* [Work to be completed]:
Look through the records below, and whenever a line contains "respuestas", copy it.

* [Data for this task]:

★ ★ ★ ★

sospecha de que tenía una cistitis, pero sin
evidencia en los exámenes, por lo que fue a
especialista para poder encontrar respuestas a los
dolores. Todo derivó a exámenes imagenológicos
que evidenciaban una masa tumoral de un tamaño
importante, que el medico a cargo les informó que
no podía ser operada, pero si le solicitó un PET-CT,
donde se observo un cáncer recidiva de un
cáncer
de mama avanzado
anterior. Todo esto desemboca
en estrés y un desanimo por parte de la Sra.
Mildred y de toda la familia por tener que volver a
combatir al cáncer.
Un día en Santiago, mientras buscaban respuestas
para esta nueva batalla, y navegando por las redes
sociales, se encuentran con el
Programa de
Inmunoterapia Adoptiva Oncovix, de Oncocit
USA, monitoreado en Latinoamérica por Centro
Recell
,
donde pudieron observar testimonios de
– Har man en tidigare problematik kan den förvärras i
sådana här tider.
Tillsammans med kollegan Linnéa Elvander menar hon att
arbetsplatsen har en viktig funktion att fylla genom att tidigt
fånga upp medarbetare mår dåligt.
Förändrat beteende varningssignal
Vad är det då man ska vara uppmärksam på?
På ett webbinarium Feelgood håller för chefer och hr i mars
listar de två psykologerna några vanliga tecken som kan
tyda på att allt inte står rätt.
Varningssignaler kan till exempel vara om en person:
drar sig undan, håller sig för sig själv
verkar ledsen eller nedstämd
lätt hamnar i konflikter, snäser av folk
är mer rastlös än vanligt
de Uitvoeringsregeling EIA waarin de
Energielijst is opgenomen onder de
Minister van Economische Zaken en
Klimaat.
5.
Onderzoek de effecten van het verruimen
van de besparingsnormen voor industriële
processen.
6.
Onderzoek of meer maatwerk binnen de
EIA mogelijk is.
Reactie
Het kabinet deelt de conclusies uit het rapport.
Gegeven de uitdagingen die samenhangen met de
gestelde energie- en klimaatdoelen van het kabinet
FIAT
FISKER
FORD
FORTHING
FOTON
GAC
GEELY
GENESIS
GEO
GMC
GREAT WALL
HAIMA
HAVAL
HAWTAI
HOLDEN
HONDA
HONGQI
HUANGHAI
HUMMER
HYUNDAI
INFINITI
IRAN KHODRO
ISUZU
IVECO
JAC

★ ★ ★ ★

* [Exercise response]:
especialista para poder encontrar respuestas a los
Un día en Santiago, mientras buscaban respuestas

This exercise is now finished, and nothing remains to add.